[Extracted text data from pages]
++++++++++

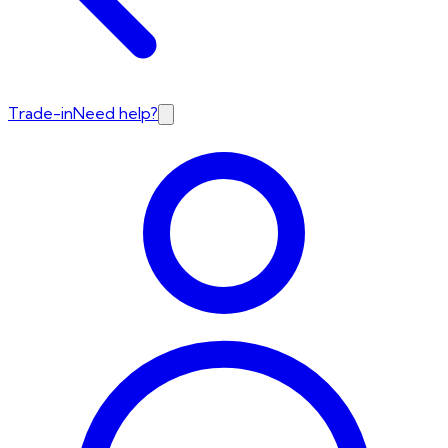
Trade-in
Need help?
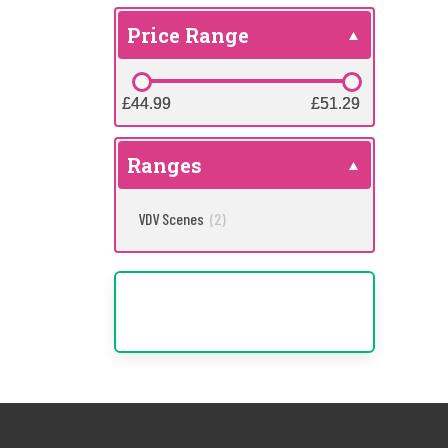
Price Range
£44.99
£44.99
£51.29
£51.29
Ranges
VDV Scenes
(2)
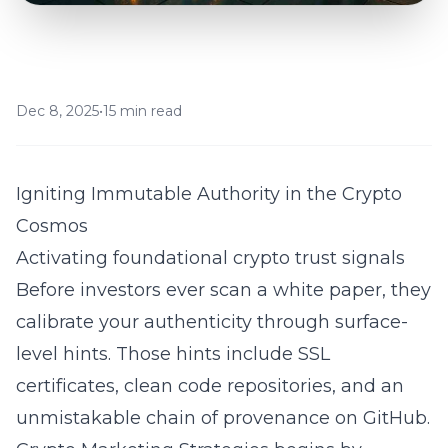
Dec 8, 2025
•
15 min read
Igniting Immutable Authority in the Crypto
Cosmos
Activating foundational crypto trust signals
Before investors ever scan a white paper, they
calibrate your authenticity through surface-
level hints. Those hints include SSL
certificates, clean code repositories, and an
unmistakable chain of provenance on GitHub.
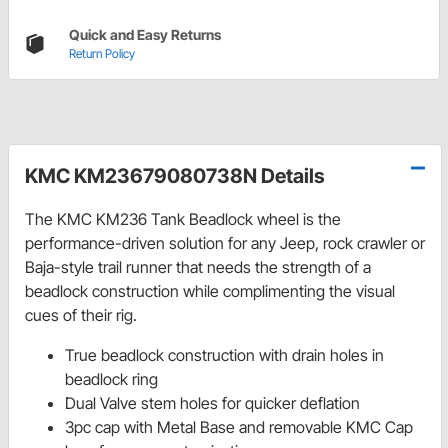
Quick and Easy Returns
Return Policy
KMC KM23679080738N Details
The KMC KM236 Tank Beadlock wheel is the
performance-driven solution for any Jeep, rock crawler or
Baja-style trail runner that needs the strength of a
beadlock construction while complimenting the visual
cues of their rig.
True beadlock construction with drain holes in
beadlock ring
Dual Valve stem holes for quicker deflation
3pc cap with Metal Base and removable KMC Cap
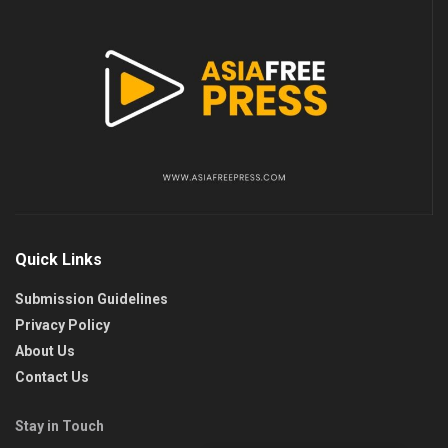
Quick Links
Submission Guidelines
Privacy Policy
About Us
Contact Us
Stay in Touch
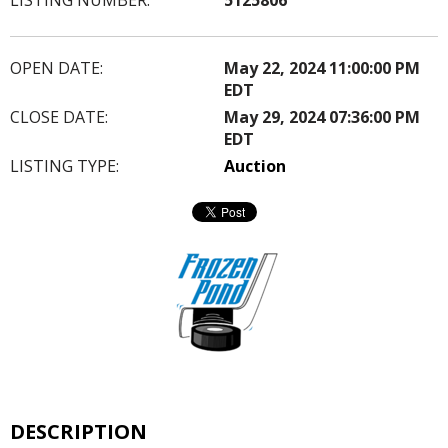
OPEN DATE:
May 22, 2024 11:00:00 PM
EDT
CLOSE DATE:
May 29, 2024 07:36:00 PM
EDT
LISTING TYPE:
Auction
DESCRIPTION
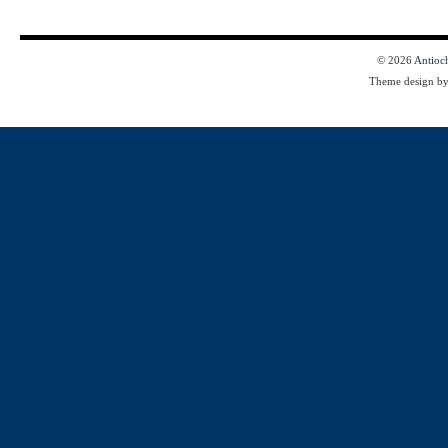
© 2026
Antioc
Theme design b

++++++++++

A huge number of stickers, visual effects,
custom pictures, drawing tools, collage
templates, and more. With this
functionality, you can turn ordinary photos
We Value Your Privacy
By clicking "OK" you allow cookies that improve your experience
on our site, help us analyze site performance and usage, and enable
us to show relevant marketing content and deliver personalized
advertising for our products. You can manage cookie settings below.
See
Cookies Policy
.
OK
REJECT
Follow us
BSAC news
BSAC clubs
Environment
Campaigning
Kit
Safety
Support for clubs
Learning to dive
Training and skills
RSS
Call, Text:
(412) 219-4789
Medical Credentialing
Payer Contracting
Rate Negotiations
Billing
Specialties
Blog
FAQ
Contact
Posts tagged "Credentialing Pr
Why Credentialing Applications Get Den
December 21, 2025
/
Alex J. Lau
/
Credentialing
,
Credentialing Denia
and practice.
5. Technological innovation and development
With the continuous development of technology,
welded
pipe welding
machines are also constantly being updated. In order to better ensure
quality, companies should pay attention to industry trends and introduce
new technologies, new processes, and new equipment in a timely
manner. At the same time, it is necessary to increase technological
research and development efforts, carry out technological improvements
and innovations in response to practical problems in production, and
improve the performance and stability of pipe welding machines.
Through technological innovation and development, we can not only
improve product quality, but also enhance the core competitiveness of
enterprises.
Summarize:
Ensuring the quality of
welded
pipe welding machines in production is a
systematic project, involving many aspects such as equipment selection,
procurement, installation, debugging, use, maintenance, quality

++++++++++

What you have to do: Lay out everything in the records above, from the line containing "A huge number" down to the line containing "procurement, installation, debugging, use, maintenance, quality", as a Markdown table with the columns "Row" and "Line". Number each line in order and leave out any blank lines.

Completed task:
| Row | Line |
|---|---|
| 1 | A huge number of stickers, visual effects, |
| 2 | custom pictures, drawing tools, collage |
| 3 | templates, and more. With this |
| 4 | functionality, you can turn ordinary photos |
| 5 | We Value Your Privacy |
| 6 | By clicking "OK" you allow cookies that improve your experience |
| 7 | on our site, help us analyze site performance and usage, and enable |
| 8 | us to show relevant marketing content and deliver personalized |
| 9 | advertising for our products. You can manage cookie settings below. |
| 10 | See |
| 11 | Cookies Policy |
| 12 | . |
| 13 | OK |
| 14 | REJECT |
| 15 | Follow us |
| 16 | BSAC news |
| 17 | BSAC clubs |
| 18 | Environment |
| 19 | Campaigning |
| 20 | Kit |
| 21 | Safety |
| 22 | Support for clubs |
| 23 | Learning to dive |
| 24 | Training and skills |
| 25 | RSS |
| 26 | Call, Text: |
| 27 | (412) 219-4789 |
| 28 | Medical Credentialing |
| 29 | Payer Contracting |
| 30 | Rate Negotiations |
| 31 | Billing |
| 32 | Specialties |
| 33 | Blog |
| 34 | FAQ |
| 35 | Contact |
| 36 | Posts tagged "Credentialing Pr |
| 37 | Why Credentialing Applications Get Den |
| 38 | December 21, 2025 |
| 39 | / |
| 40 | Alex J. Lau |
| 41 | / |
| 42 | Credentialing |
| 43 | , |
| 44 | Credentialing Denia |
| 45 | and practice. |
| 46 | 5. Technological innovation and development |
| 47 | With the continuous development of technology, |
| 48 | welded |
| 49 | pipe welding |
| 50 | machines are also constantly being updated. In order to better ensure |
| 51 | quality, companies should pay attention to industry trends and introduce |
| 52 | new technologies, new processes, and new equipment in a timely |
| 53 | manner. At the same time, it is necessary to increase technological |
| 54 | research and development efforts, carry out technological improvements |
| 55 | and innovations in response to practical problems in production, and |
| 56 | improve the performance and stability of pipe welding machines. |
| 57 | Through technological innovation and development, we can not only |
| 58 | improve product quality, but also enhance the core competitiveness of |
| 59 | enterprises. |
| 60 | Summarize: |
| 61 | Ensuring the quality of |
| 62 | welded |
| 63 | pipe welding machines in production is a |
| 64 | systematic project, involving many aspects such as equipment selection, |
| 65 | procurement, installation, debugging, use, maintenance, quality |